Oleh: Rumini Zulfikar (GusZul)
Penasehat PRM TROKETON, Anggota Bidang Syiar MPM PDM Klaten
Setiap daerah memiliki budaya dan kebiasaan yang unik, berbeda satu sama lain.
Pada Ahad pagi menjelang siang, Pak Karta dan Bu Karta memutuskan untuk mengunjungi kerabat mereka yang baru saja menggelar hajatan ngunduh mantu sehari sebelumnya. Mereka berjalan kaki menuju rumah Pak Salim, yang jaraknya sekitar 250 meter dari rumah mereka.
Sesampainya di halaman rumah Pak Salim, seorang bapak-bapak menyapa dari arah jendela.
“Mbok ya jalan itu bareng, Pak. Jangan yang satu di depan, yang satu di belakang!” ujar Pak Jadi sambil tersenyum.
Pak Karta kaget dan bertanya, “Lho, kok tahu, Mas?”
“Ya tahu, wong ada kaca jendela di sini!” balas Pak Jadi sambil tertawa.
“Oh iya ya,” sahut Pak Karta ikut tersenyum.
Setelah itu, Pak Karta dan Bu Karta memberi salam kepada tuan rumah.
“Assalamu’alaikum,” sapa mereka.
“Wa’alaikumussalam, Pakde, Budhe. Monggo, silakan masuk,” jawab Pak Salim dan Bu Salim dengan ramah.

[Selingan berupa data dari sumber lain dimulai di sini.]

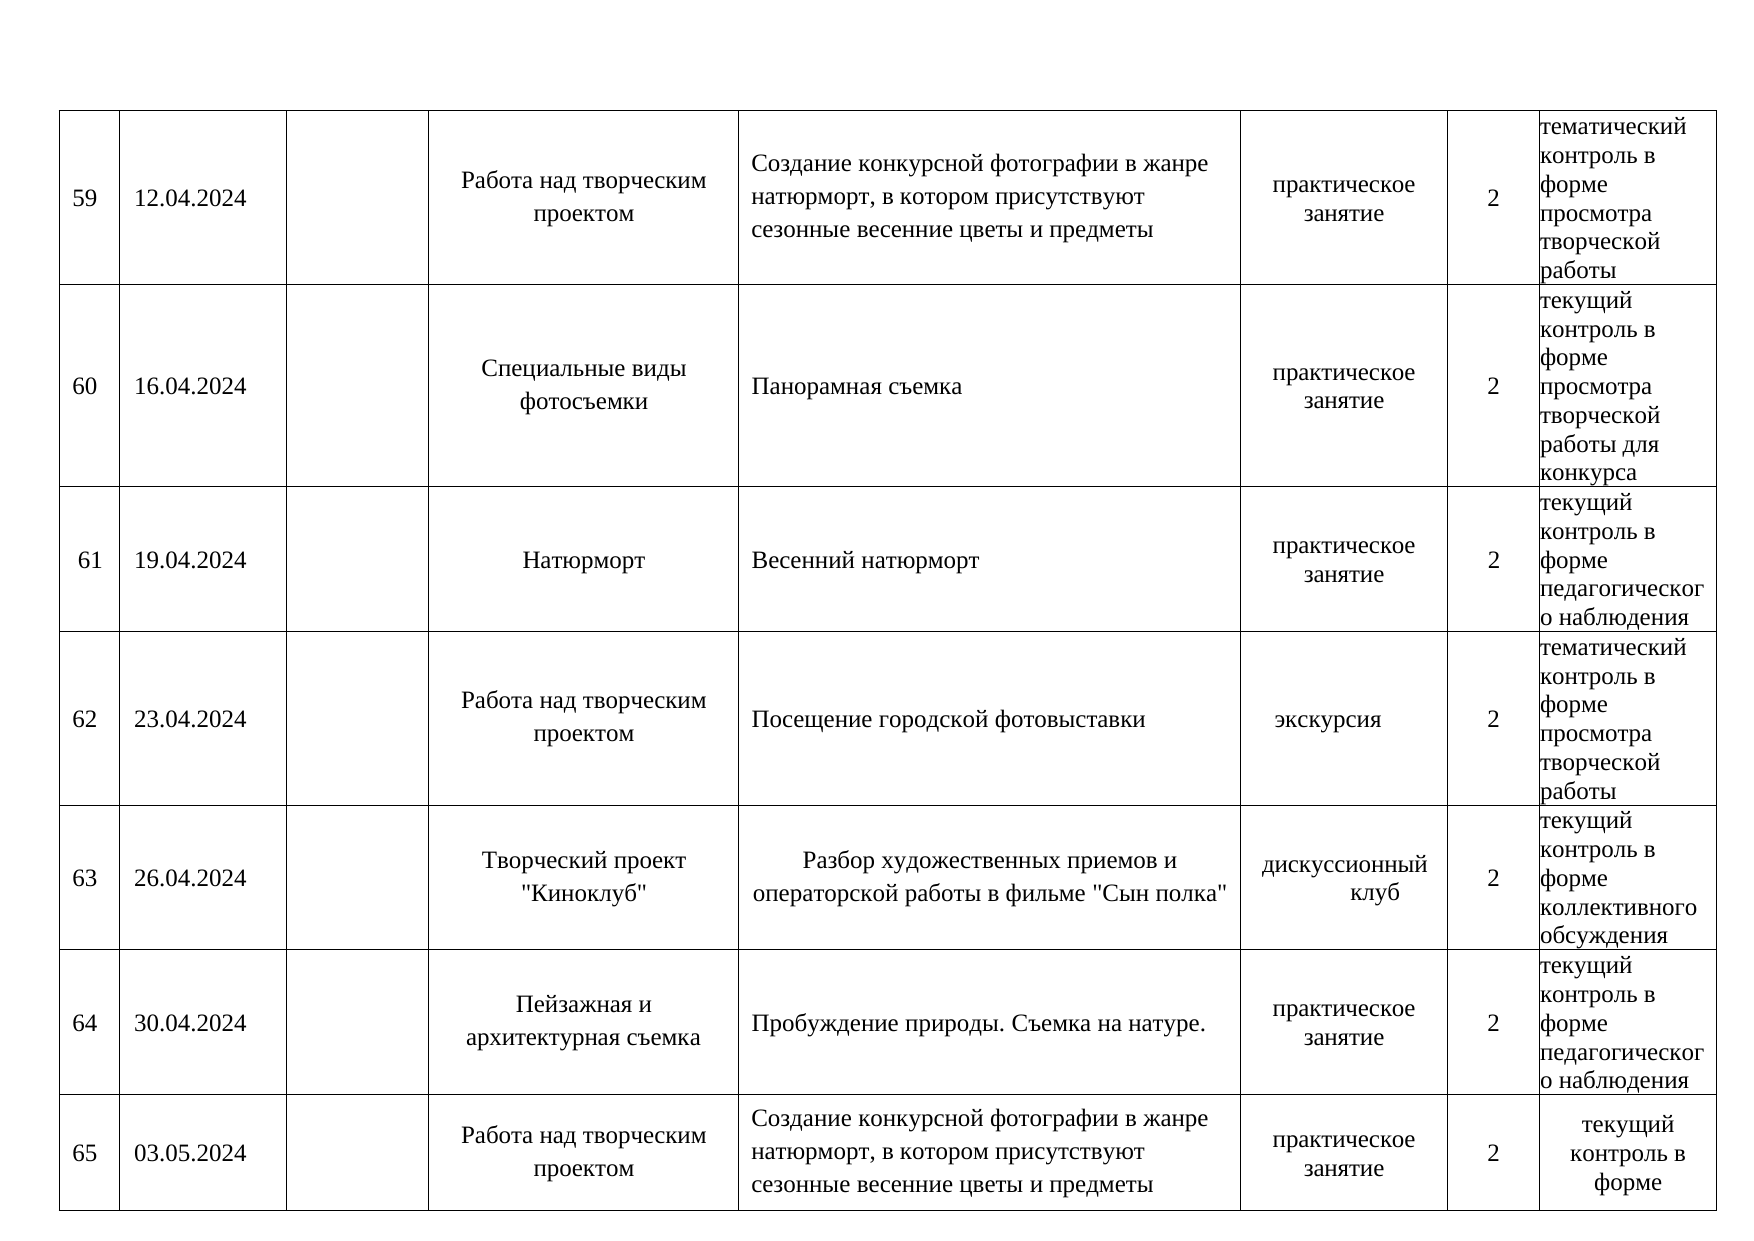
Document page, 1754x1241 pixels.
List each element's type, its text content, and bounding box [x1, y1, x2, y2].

table_cell 2 [1448, 632, 1539, 804]
table_cell 03.05.2024 [120, 1095, 286, 1210]
table_cell 65 [60, 1095, 119, 1210]
table_cell 2 [1448, 950, 1539, 1094]
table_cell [429, 111, 738, 284]
table_cell Работа над творческим проектом [429, 632, 738, 804]
table_cell 19.04.2024 [120, 487, 286, 631]
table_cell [739, 1095, 1240, 1210]
table_cell 2 [1448, 285, 1539, 486]
table_cell 62 [60, 632, 119, 804]
table_cell 2 [1448, 1095, 1539, 1210]
table_cell [287, 950, 428, 1094]
table_cell 59 [60, 111, 119, 284]
table_cell Пробуждение природы. Съемка на натуре. [739, 950, 1240, 1094]
table_cell 60 [60, 285, 119, 486]
table_cell текущий контроль в форме педагогического наблюдения [1540, 950, 1716, 1094]
table_cell тематический контроль в форме просмотра творческой работы [1540, 632, 1716, 804]
table_cell [287, 111, 428, 284]
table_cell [1241, 1095, 1447, 1210]
table_cell 16.04.2024 [120, 285, 286, 486]
table_cell Весенний натюрморт [739, 487, 1240, 631]
table_cell текущий контроль в форме педагогического наблюдения [1540, 487, 1716, 631]
table_cell [287, 487, 428, 631]
table_cell [287, 632, 428, 804]
table_cell текущий контроль в форме коллективного обсуждения [1540, 806, 1716, 949]
table_cell 61 [60, 487, 119, 631]
table_cell 2 [1448, 111, 1539, 284]
table_cell Создание конкурсной фотографии в жанре натюрморт, в котором присутствуют сезонные весенние цветы и предметы [739, 111, 1240, 284]
table_cell Специальные виды фотосъемки [429, 285, 738, 486]
table_cell [287, 806, 428, 949]
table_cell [429, 1095, 738, 1210]
table_cell 2 [1448, 487, 1539, 631]
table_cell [1241, 111, 1447, 284]
table_cell текущий контроль в форме просмотра творческой работы для конкурса [1540, 285, 1716, 486]
table_cell 63 [60, 806, 119, 949]
table_cell 26.04.2024 [120, 806, 286, 949]
table_cell Пейзажная и архитектурная съемка [429, 950, 738, 1094]
table_cell 30.04.2024 [120, 950, 286, 1094]
table_cell дискуссионный клуб [1241, 806, 1447, 949]
table_cell 64 [60, 950, 119, 1094]
table_cell 12.04.2024 [120, 111, 286, 284]
table_cell [287, 1095, 428, 1210]
table_cell Посещение городской фотовыставки [739, 632, 1240, 804]
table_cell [1540, 1095, 1716, 1210]
table_cell 2 [1448, 806, 1539, 949]
table_cell практическое занятие [1241, 487, 1447, 631]
table_cell практическое занятие [1241, 950, 1447, 1094]
table_cell Панорамная съемка [739, 285, 1240, 486]
table_cell Творческий проект "Киноклуб" [429, 806, 738, 949]
table_cell экскурсия [1241, 632, 1447, 804]
table_cell Натюрморт [429, 487, 738, 631]
table_cell Разбор художественных приемов и операторской работы в фильме "Сын полка" [739, 806, 1240, 949]
table_cell практическое занятие [1241, 285, 1447, 486]
table_cell 23.04.2024 [120, 632, 286, 804]
table_cell [287, 285, 428, 486]
table_cell тематический контроль в форме просмотра творческой работы [1540, 111, 1716, 284]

Mereka dipersilakan duduk di atas tikar yang telah digelar di teras. Di sekeliling mereka terlihat pernak-pernik pernikahan dan buah tangan dari pihak besan.
“Monggo, Budhe, Pakde. Silakan duduk dulu,” ucap Bu Salim sambil menyodorkan makanan dan menyiapkan minuman untuk tamu mereka.

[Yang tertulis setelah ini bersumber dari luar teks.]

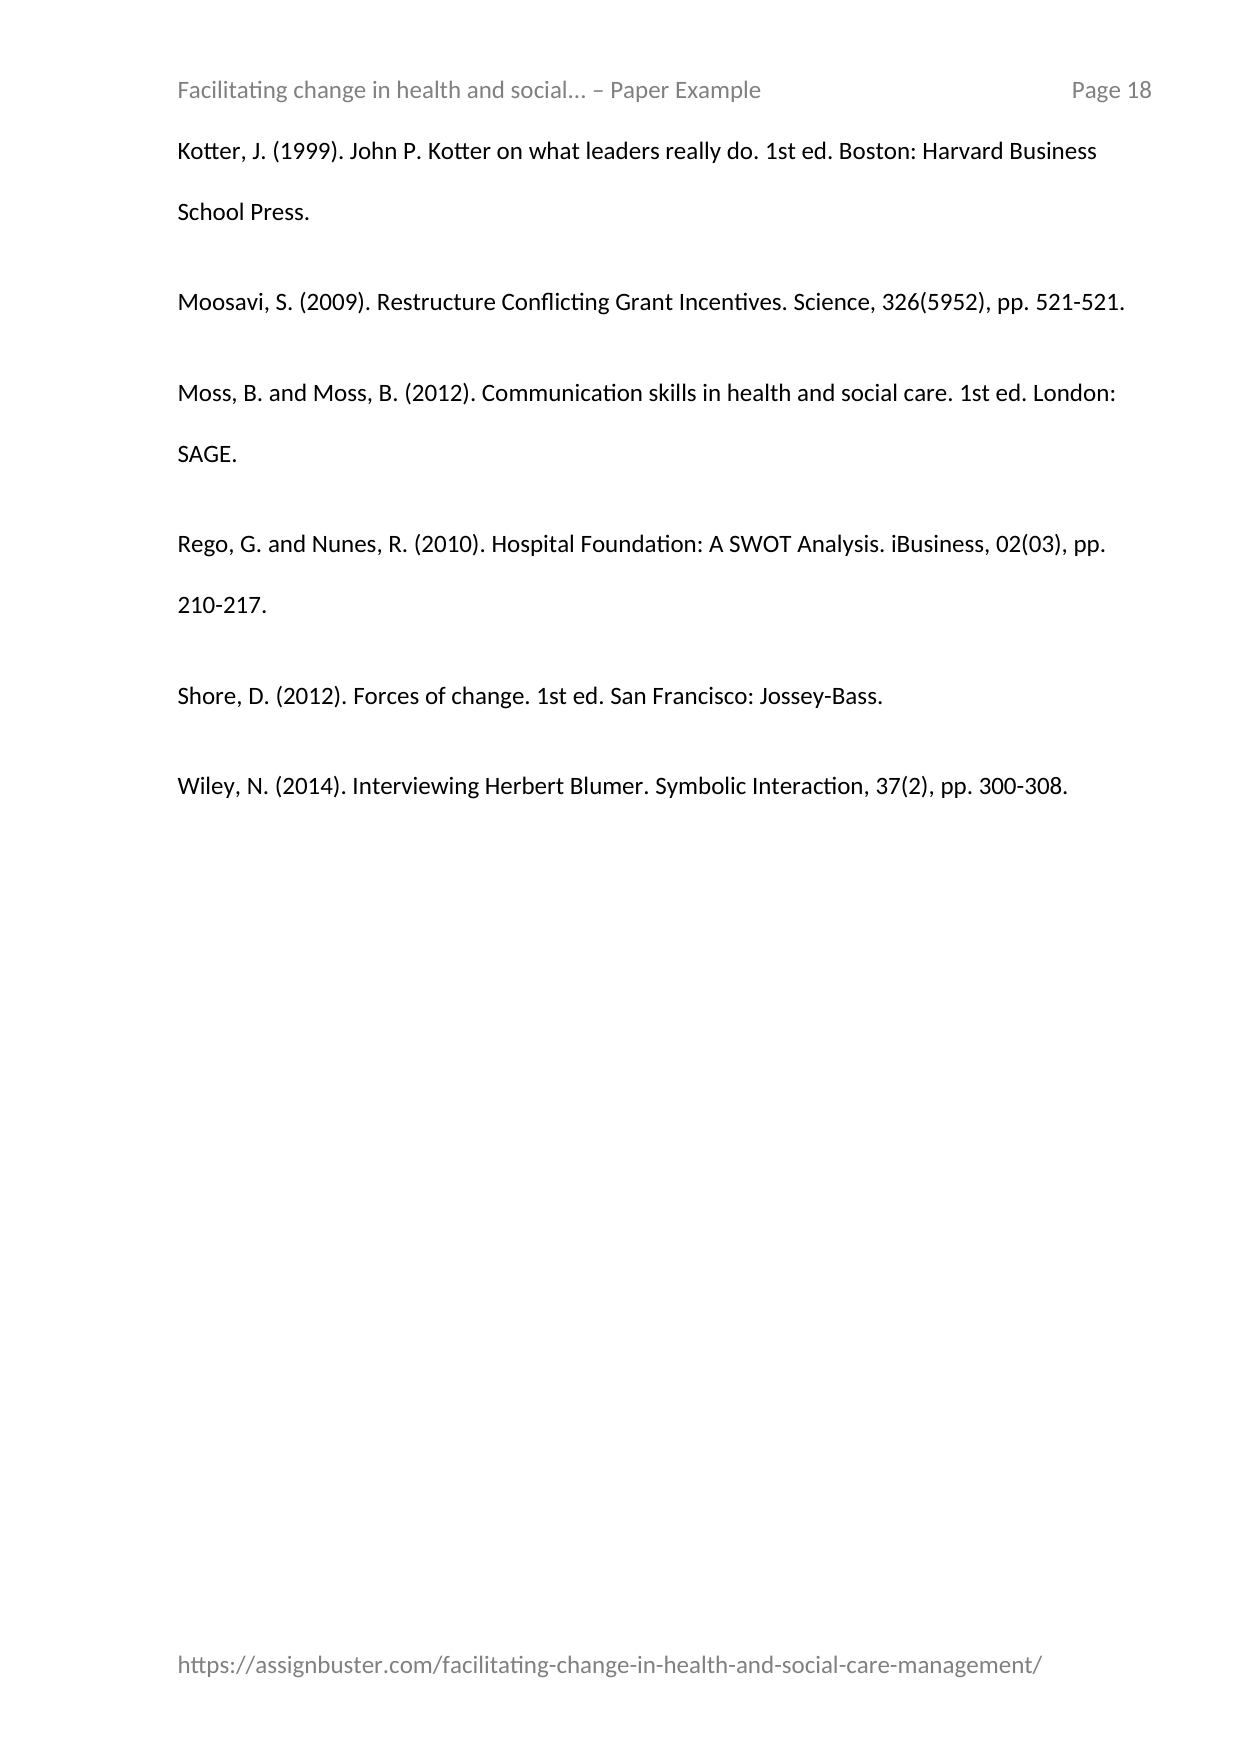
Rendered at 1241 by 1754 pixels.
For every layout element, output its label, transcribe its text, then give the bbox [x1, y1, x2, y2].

“Alhamdulillah, hajatan kami sudah selesai, Pakde,” kata Bu Salim sambil tersenyum lega.
Bu Salim kemudian bercerita bahwa pada hari acara, besannya sempat dilarikan ke IGD rumah sakit. “Untungnya, besan kami diperbolehkan rawat jalan, jadi semuanya tetap berjalan lancar. Oh ya, ternyata rumah transit waktu itu adalah rumahnya Ibu Rustringsih, mantan Bupati Kebumen dan Wakil Gubernur Jawa Tengah 2009–2013,” jelasnya.

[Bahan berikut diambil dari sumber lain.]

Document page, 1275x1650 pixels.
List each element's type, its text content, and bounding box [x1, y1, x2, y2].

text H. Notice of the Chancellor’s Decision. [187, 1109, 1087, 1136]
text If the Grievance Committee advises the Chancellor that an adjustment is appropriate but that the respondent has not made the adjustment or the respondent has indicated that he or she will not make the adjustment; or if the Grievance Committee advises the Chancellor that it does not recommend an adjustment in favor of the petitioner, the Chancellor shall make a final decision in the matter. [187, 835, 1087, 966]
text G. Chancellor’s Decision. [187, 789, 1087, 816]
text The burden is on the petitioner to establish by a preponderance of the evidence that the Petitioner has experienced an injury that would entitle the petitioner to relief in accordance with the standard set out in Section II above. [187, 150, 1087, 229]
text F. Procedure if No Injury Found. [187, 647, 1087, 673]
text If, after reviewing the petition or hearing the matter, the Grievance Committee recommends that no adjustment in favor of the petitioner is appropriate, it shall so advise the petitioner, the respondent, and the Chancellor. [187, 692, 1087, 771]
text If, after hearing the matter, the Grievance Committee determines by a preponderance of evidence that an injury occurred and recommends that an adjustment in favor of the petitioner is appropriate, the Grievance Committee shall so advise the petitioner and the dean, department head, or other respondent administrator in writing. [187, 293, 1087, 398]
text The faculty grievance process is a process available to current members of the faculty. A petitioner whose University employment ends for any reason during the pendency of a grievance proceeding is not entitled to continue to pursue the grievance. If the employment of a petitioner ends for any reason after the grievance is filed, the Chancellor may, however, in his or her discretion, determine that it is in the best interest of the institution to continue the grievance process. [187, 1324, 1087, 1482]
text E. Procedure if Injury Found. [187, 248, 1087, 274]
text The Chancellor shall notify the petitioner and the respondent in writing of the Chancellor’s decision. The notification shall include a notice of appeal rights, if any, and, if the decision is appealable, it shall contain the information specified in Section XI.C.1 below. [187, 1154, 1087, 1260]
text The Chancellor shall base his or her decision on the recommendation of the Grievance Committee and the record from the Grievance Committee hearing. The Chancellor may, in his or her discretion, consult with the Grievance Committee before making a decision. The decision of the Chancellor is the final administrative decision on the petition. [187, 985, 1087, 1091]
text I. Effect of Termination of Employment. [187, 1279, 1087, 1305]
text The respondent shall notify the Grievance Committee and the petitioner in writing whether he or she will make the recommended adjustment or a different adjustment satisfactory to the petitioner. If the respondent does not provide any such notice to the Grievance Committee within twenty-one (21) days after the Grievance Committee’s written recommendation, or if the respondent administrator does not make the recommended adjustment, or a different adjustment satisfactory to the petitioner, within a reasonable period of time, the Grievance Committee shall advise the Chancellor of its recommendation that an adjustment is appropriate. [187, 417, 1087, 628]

Pak Karta kagum, “Wah, berarti besan jenengan memang tokoh terkenal ya. Apalagi Pak Hasan itu juga dikenal sebagai tokoh Muhammadiyah di Kebumen.”
“Iya, Pakde. Ini saja oleh-oleh dari besan banyak sekali. Ada terong, ceme, gula Jawa, bawang merah, bawang putih, beras, minyak goreng, hingga snack lanting. Sampai saya bingung membalasnya,” cerita Bu Salim sambil tertawa kecil.
“Wah, itu rezeki, Bu. Memang adat di desa, kan,” ujar Pak Karta sambil tersenyum.
Bu Salim melanjutkan, “Iya, Pakde. Kami juga bersyukur, anak kami bisa menikah dengan lancar. Bahkan, anak kami sampai membelikan kaos sebagai tanda terima kasih untuk para tetangga yang membantu acara.”
“Alhamdulillah, Bu. Anak seperti itu pasti menjadi kebanggaan orang tua. Yang penting, semuanya harus disyukuri,” balas Pak Karta.
Pak Karta kemudian menyampaikan maksud kedatangan mereka, yakni untuk ikut berbahagia atas pernikahan putra-putri Pak Salim dan Bu Salim. “Semoga kedua mempelai menjadi keluarga yang sakinah, mawaddah, warahmah, dan mendapatkan apa yang diharapkan. Barakallahu laka wa baraka ‘alaika wa jama’a bainakuma fii khair,” doanya.
Pak Salim dan Bu Salim mengamini dengan tulus. Sebelum pamit, Bu Salim sempat memberikan oleh-oleh kepada tamunya.
“Budhe, ini dibawa ya.”
“Wah, kok repot-repot, Bu,” kata Bu Karta.
Setelah dirasa cukup, Pak Karta dan Bu Karta berpamitan.
“Sehubungan sudah selesai, kami mohon pamit ya, Pak, Bu,” ucap Pak Karta.
Dalam perjalanan pulang, Pak Karta merenung. Dari perbincangan santai tadi, ia merasa mendapat banyak pelajaran.
Pertanian memang menjadi sektor yang memberikan dampak luas, bahkan di tengah badai ekonomi. Hasil tani sering menjadi simbol berbagi dan syukur, seperti buah tangan yang mereka terima hari ini.